Prove for every natural number $n$, with $n ≥ 7$, that $\frac{(2n−18)}{(n^2−8n+ 8)} < 1$. Using induction, Prove for  every  natural  number $n$, with $n ≥ 7$, that $\frac{(2n−18)}{(n^2−8n+ 8)} < 1$. I cannot get the original equation to match the k+1 equation, and im not sure what I am messing up. I would post my work but I would rather see it done out completely from scratch.

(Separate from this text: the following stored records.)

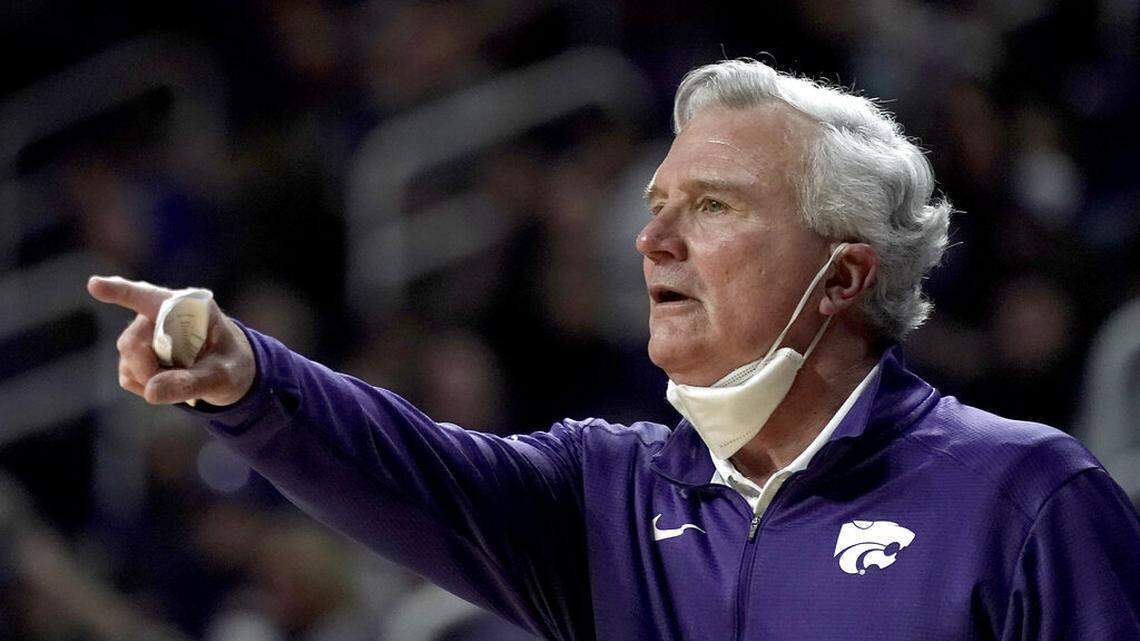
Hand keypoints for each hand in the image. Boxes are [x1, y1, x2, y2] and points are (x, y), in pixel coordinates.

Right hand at [87, 276, 255, 406]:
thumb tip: (151, 392)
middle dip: (149, 370)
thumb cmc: (232, 363)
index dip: (120, 290)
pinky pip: (128, 376)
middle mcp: (159, 314)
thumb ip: (191, 383)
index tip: (95, 285)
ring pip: (128, 361)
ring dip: (152, 379)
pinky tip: (169, 380)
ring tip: (184, 376)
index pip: (147, 296)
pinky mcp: (135, 354)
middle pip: (132, 342)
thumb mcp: (223, 376)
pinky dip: (147, 386)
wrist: (229, 371)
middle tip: (182, 382)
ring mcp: (144, 333)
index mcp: (187, 307)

Any help appreciated!
 A: Alt. hint (without induction): $\;\dfrac{2n−18}{n^2−8n+ 8} = \dfrac{2(n-7)-4}{(n-1)(n-7)+1} \le \dfrac{2(n-7)-4}{2(n-7)+1}\,$ for $\,n \ge 7\,$.
A: Denominator $n^2-8n+8=n^2-8n+16-8=(n-4)^2-8$. If $n\ge7$ then 
$(n-4)^2-8\ge 3^2-8=1>0$, so then (as suggested in a comment) 
$\frac{(2n-18)}{(n^2-8n+8)}<1\iff (2n-18)<(n^2-8n+8)$. 
That is, prove that $n^2-10n+26>0$ for $n\ge7$, by induction. 
True for $n=7$, we get $49-70+26=5>0$. Assume it is true for some $n$, 
consider $n+1$. $(n+1)^2-10(n+1)+26=n^2+2n+1-10n-10+26=(n^2-10n+26)+2n-9$. Since $2n-9\ge14-9=5>0$, and using the induction hypothesis that $n^2-10n+26>0$ we obtain that $(n^2-10n+26)+2n-9>0$. 
A: Partial Answer as Method of Induction is Not Used.

For curiosity, I have provided an answer that does not use induction.
Multiply the fraction by $1=\dfrac{2n+18}{2n+18}$.
$$\begin{align} \frac{2n-18}{n^2-8n+8}\times\frac{2n+18}{2n+18}&=\frac{4n^2-324}{2n^3 - 16n^2 + 16n + 18n^2 -144n + 144} \\ \\ &=\frac{2n^2-162}{n^3-8n^2+8n+9n^2-72n+72} \\ \\ &= \frac{2n^2-162}{n^3+n^2-64n+72}.\end{align}$$ So now, given that $n\in\mathbb{N}_{\geqslant 7}$, we want to show that $$\begin{align} 2n^2 - 162 &< n^3 +n^2-64n+72 \\ \\ \Leftrightarrow n^2-234&<n^3-64n \\ \\ \Leftrightarrow n^2+64n-234&<n^3.\end{align}$$ So, since $n\geqslant 7$ then there will always exist a constant $c_n$ such that $$n^2 + 64n - (234+n^3-c_n)=0$$ iff (if and only if) $$\begin{align} n&=\frac{-64\pm\sqrt{4096+4(234+n^3-c_n)}}{2} \\ \\ &= 2\left(-16\pm\sqrt{1258+n^3-c_n}\right).\end{align}$$ But since $n>0$ then $$n=2\left(\sqrt{1258+n^3-c_n}-16\right).$$ Of course, to prove the inequality, we need to show that $c_n>0$. Of course $c_n\neq0$ because the constant must always be changing, depending on the value of $n$. Also, given the strict inequality, $c_n\not<0$, thus $c_n>0$.
This proves the inequality.
A: As the denominator $n^2-8n+8$ is positive for $n\ge7,$ the inequality
$$\frac{2n-18}{n^2-8n+8}\lt1$$
is equivalent to the inequality
$$2n-18\lt n^2-8n+8$$
which is equivalent to
$$0\lt n^2-10n+26$$
or
$$0\lt(n-5)^2+1$$
which is true.
(As presented, this is not a proof by induction. However, any proof can easily be converted into a proof by induction, in which the proof of the induction step makes no use of the inductive hypothesis.)